Chipmink：面向海量对象图的高效增量识别 (Chipmink: Efficient Delta Identification for Massive Object Graph)

Ranging from batch scripts to computational notebooks, modern data science tools rely on massive and evolving object graphs that represent structured data, models, plots, and more. Persisting these objects is critical, not only to enhance system robustness against unexpected failures but also to support continuous, non-linear data exploration via versioning. Existing object persistence mechanisms (e.g., Pickle, Dill) rely on complete snapshotting, often redundantly storing unchanged objects during execution and exploration, resulting in significant inefficiency in both time and storage. Unlike DBMSs, data science systems lack centralized buffer managers that track dirty objects. Worse, object states span various locations such as memory heaps, shared memory, GPUs, and remote machines, making dirty object identification fundamentally more challenging. In this work, we propose a graph-based object store, named Chipmink, that acts like the centralized buffer manager. Unlike static pages in DBMSs, persistence units in Chipmink are dynamically induced by partitioning objects into appropriate subgroups (called pods), minimizing expected persistence costs based on object sizes and reference structure. These pods effectively isolate dirty objects, enabling efficient partial persistence. Our experiments show that Chipmink is general, supporting libraries that rely on shared memory, GPUs, and remote objects. Moreover, Chipmink achieves up to 36.5x smaller storage sizes and 12.4x faster persistence than the best baselines in real-world notebooks and scripts.

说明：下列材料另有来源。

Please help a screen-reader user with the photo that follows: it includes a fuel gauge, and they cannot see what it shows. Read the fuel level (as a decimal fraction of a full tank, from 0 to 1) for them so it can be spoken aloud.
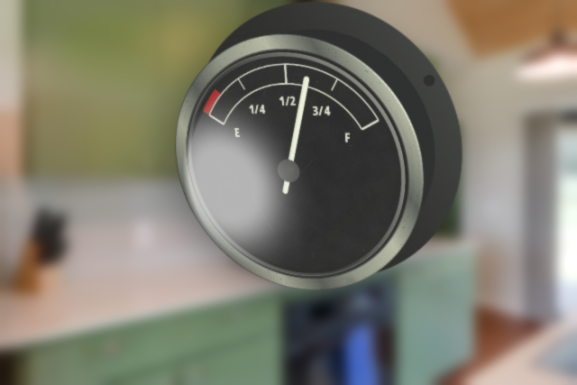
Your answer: 0.625
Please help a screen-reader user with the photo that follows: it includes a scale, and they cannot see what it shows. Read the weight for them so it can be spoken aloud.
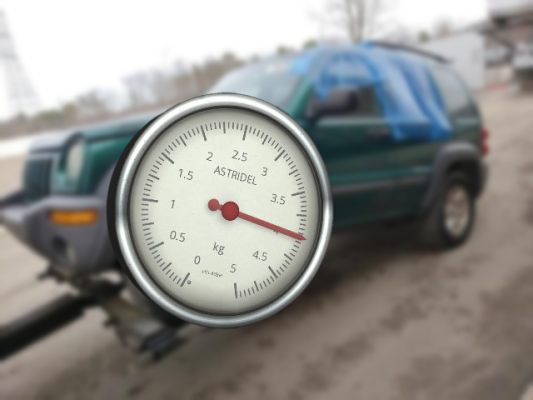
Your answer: 4 kg
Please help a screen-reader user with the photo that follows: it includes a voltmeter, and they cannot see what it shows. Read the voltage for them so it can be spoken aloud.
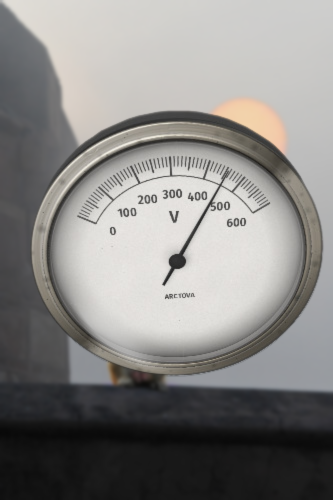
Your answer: 450 V
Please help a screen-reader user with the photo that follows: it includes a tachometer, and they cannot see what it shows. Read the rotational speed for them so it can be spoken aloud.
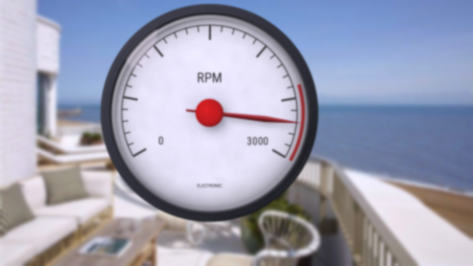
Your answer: 2700 rpm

翻译：从批处理脚本到计算型笔记本，现代数据科学工具依赖于表示结构化数据、模型、图表等的海量且不断演化的对象图。持久化这些对象至关重要，不仅可提升系统在意外故障下的鲁棒性，还能通过版本控制支持连续、非线性的数据探索。现有对象持久化机制（如Pickle、Dill）依赖于完整快照，常在执行和探索过程中冗余存储未更改的对象，导致时间和存储效率显著低下。与数据库管理系统不同，数据科学系统缺乏用于追踪脏对象的集中式缓冲区管理器。更严重的是，对象状态分布于内存堆、共享内存、GPU及远程机器等多种位置，使得脏对象识别从根本上更具挑战性。本研究提出一种基于图的对象存储系统Chipmink，其功能类似于集中式缓冲区管理器。与数据库管理系统中静态页面不同，Chipmink中的持久化单元通过将对象动态划分为适当子组（称为pod）来构建，依据对象大小和引用结构最小化预期持久化成本。这些pod能有效隔离脏对象，实现高效的部分持久化。实验表明，Chipmink具有通用性，可支持依赖共享内存、GPU及远程对象的库。此外，在实际笔记本和脚本场景中，Chipmink相比最佳基线方法实现了高达36.5倍的存储空间缩减和12.4倍的持久化速度提升。